Escrito por:
Tulio Ramos Mancilla
Columna: Toma de Posiciones
e-mail: tramosmancilla@hotmail.com
Twitter: @TulioRamosM
Todavía no se han puesto de acuerdo los analistas acerca de la aparente incongruencia subyacente en el hecho de que Trump (el adalid de la derecha mundial más orgullosa de serlo, se supone, y por ende, la más recalcitrante) pretenda limitar el juego del libre comercio global de los Estados Unidos con argumentos proteccionistas que, sospechosamente, se parecen muchísimo a los mismos utilizados por la izquierda en países como el nuestro, y aun en otros más relevantes internacionalmente.
¿Por qué se tocan estos extremos en cuestión tan delicada como el libre comercio? El discurso tradicional de la izquierda a este respecto ha sido que hay una gran mentira en las bondades del comercio internacional a gran escala: básicamente, han dicho que, cuando un país pequeño negocia con uno grande, los únicos beneficiados en el país más débil son sus empresarios capitalizados (que podrían acceder a insumos y maquinaria a mejores precios, por ejemplo); mientras que los empresarios locales sin mucho capital estarían condenados a desaparecer al verse obligados a competir con la fuerza económica que tienen “sus pares” en el Estado poderoso, merced a los subsidios que este les garantiza a aquellos para imponerse. Hasta aquí, todo en orden: ese combustible político de la izquierda no se iba a acabar fácilmente. Pero llegó Trump.
Para el actual Presidente de los Estados Unidos de América, en cambio, la cuestión principal es un presumible efecto contrario. Propugna que, en realidad, los tratados de libre comercio que suponen una negociación relajada de los Estados Unidos con países que, eventualmente, podrían producir mayores cantidades que ellos debido a, digamos, su barata fuerza laboral (como China y sus países abierta o soterradamente satélites), los podrían perjudicar: nadie puede competir contra precios tan bajos. Y por esto, los tratados comerciales que han firmado los yanquis bajo otras administraciones también deben renegociarse, o ya abandonarse definitivamente, pues la prioridad de Trump (¿y quién puede criticar esto sin hipocresía?) es proteger la fuerza laboral gringa a través del blindaje de su aparato productivo.
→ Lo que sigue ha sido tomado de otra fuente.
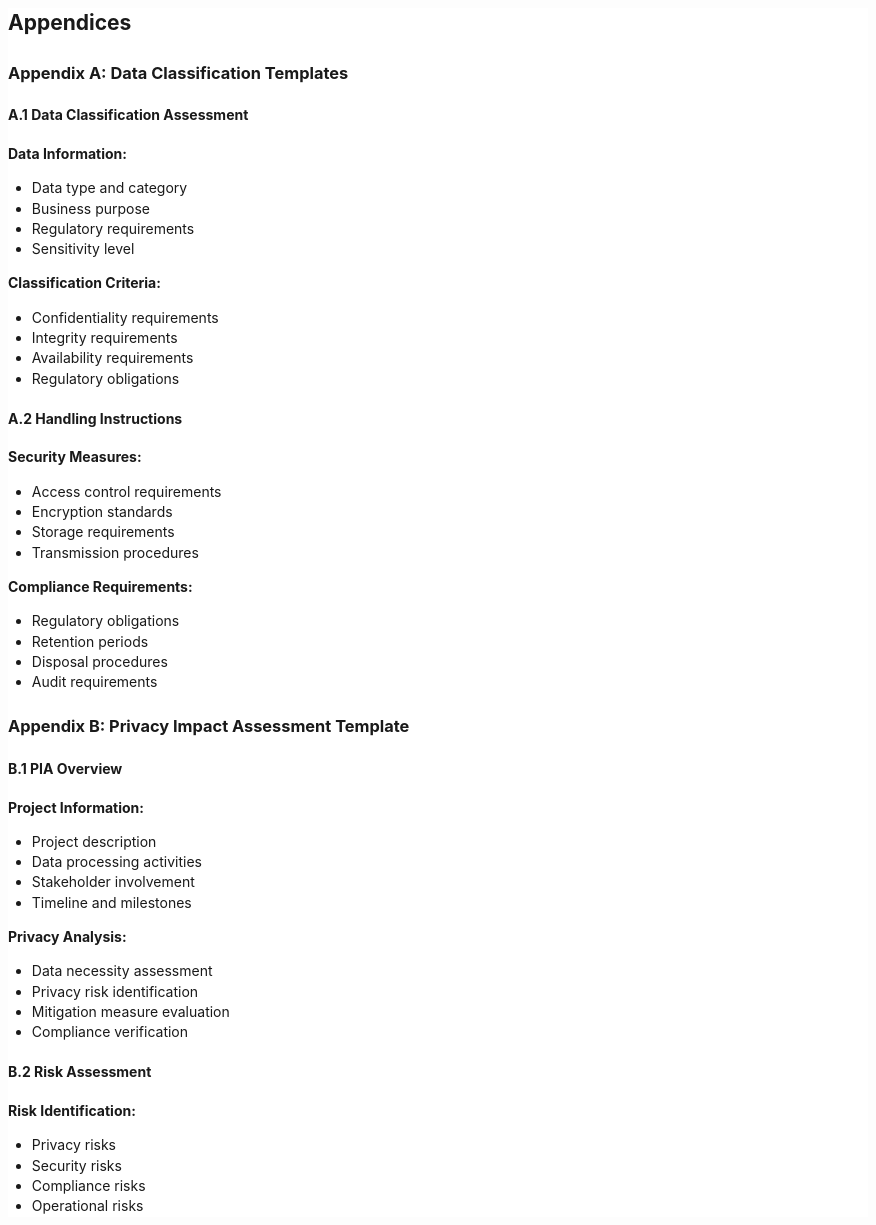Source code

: 
## Appendices

### Appendix A: Data Classification Templates

#### A.1 Data Classification Assessment

**Data Information:**
- Data type and category
- Business purpose
- Regulatory requirements
- Sensitivity level

**Classification Criteria:**
- Confidentiality requirements
- Integrity requirements
- Availability requirements
- Regulatory obligations

#### A.2 Handling Instructions

**Security Measures:**
- Access control requirements
- Encryption standards
- Storage requirements
- Transmission procedures

**Compliance Requirements:**
- Regulatory obligations
- Retention periods
- Disposal procedures
- Audit requirements

### Appendix B: Privacy Impact Assessment Template

#### B.1 PIA Overview

**Project Information:**
- Project description
- Data processing activities
- Stakeholder involvement
- Timeline and milestones

**Privacy Analysis:**
- Data necessity assessment
- Privacy risk identification
- Mitigation measure evaluation
- Compliance verification

#### B.2 Risk Assessment

**Risk Identification:**
- Privacy risks
- Security risks
- Compliance risks
- Operational risks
Es decir, la cuestión está planteada así: mientras, para los de la izquierda, el libre comercio empobrece, para los de la derecha, por su parte, el libre comercio empobrece (?). Es decir, nadie sabe nada a ciencia cierta, excepto por los políticos de uno y otro lado: sea cual fuere la realidad económica resultante, lo cierto es que el proteccionismo que alientan siempre lleva, tarde o temprano, al nacionalismo. El nacionalismo, como enseña a los gritos la historia, es el terreno más fértil para hacer populismo; y el populismo es la forma más efectiva de hacer política con gente que no piensa mucho, pero que sí siente a raudales. Estamos, cómo no, en una época propicia para que los expertos manipuladores hagan sentir odio, otra vez, a los no reflexivos, y se generen nuevas avalanchas de fanáticos y de violencia. Miedo y odio, en ese orden: la fórmula no falla.